Excerpt:
§ §

After searching for a solution for about a day, we could not figure it out and called in the support of Microsoft. Unfortunately they also weren't very sure how to solve it, but did mentioned the possibility of installing SP1 which might solve the issue. On the other hand, the also feared that installing SP1 would fail because of the broken site. To be sure we prefered to test the installation of SP1 first. In the meantime, the users couldn't access their data and we had to fix that first.
The suggestion of Microsoft was to use stsadm -o export/import. We would restore a known good copy of the database to a restore environment, export the sub site tree, copy it to the production environment and import on top of the broken sub site. Unfortunately this did not work, we received the same error. The alternative was to restore to a new sub site. The import started fine, but after about seven hours stsadm crashed! Also a second import crashed......now what.
We had bought MetaLogix Migration Manager to migrate content from file shares, ASP/HTML websites and other SharePoint environments into our new central MOSS2007 environment. So we gave that tool a go. Fortunately that worked. After several hours, the data was available again for the users.

§ §

Study material:
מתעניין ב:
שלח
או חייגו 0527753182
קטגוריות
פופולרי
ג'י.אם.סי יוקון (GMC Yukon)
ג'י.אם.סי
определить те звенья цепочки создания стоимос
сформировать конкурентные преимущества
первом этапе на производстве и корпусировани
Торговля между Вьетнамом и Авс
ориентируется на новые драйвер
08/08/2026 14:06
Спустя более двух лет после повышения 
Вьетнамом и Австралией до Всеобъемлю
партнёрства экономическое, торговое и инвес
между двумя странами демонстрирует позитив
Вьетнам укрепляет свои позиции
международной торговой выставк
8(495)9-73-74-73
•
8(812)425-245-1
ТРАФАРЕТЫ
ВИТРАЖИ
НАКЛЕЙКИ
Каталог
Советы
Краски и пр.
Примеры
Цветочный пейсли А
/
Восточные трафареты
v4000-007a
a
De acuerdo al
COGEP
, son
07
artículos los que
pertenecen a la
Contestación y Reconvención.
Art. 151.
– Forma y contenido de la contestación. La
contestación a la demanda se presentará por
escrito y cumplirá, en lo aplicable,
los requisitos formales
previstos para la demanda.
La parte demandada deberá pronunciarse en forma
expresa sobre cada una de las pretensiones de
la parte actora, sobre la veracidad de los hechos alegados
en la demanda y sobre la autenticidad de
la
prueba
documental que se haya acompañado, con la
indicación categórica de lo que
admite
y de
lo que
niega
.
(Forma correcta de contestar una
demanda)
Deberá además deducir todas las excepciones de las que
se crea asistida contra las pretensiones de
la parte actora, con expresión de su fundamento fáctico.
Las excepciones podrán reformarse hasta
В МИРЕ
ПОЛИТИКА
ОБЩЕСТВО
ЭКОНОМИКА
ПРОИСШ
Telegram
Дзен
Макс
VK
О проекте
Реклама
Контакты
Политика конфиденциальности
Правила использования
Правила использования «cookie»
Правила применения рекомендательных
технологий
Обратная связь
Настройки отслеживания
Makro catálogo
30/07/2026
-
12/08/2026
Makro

§ §

Tasks for this exercise:
[a] In the SharePoint recovery excerpt, which tool finally made the data available to the users again?
[b] Pick up the SharePoint recovery excerpt after its last sentence and carry it forward.
The material comes from a different source than the SharePoint recovery excerpt.

Answers to the tasks:
[a] MetaLogix Migration Manager made the data available again.

[b]
FIX THE PRODUCTION ENVIRONMENT:
I wanted to test the installation of SP1 on a copy of that site collection. I tried to use stsadm -o backup/restore to copy the production site collection and to a restore environment. The backup went fine, but restore failed after 8 to 10 hours :-(
I then tried to create a backup of the entire database, restore that to the restore database server and attach to an empty web application. Fortunately that worked and I had an environment to test SP1 on. The installation of SP1 completed successfully and we now know that we can install SP1 without any issues on the environment.
The entire site collection was about 48GB of size. The sub site tree was about 25GB. Moveing the data using the default stsadm tools, did not work. It looks like stsadm is having some issues with large sites.
According to Microsoft Product Support, SP1 contains stored procedures which check and fix security issues. They weren't sure if those stored procedures would fix our issue. Obviously it did :-)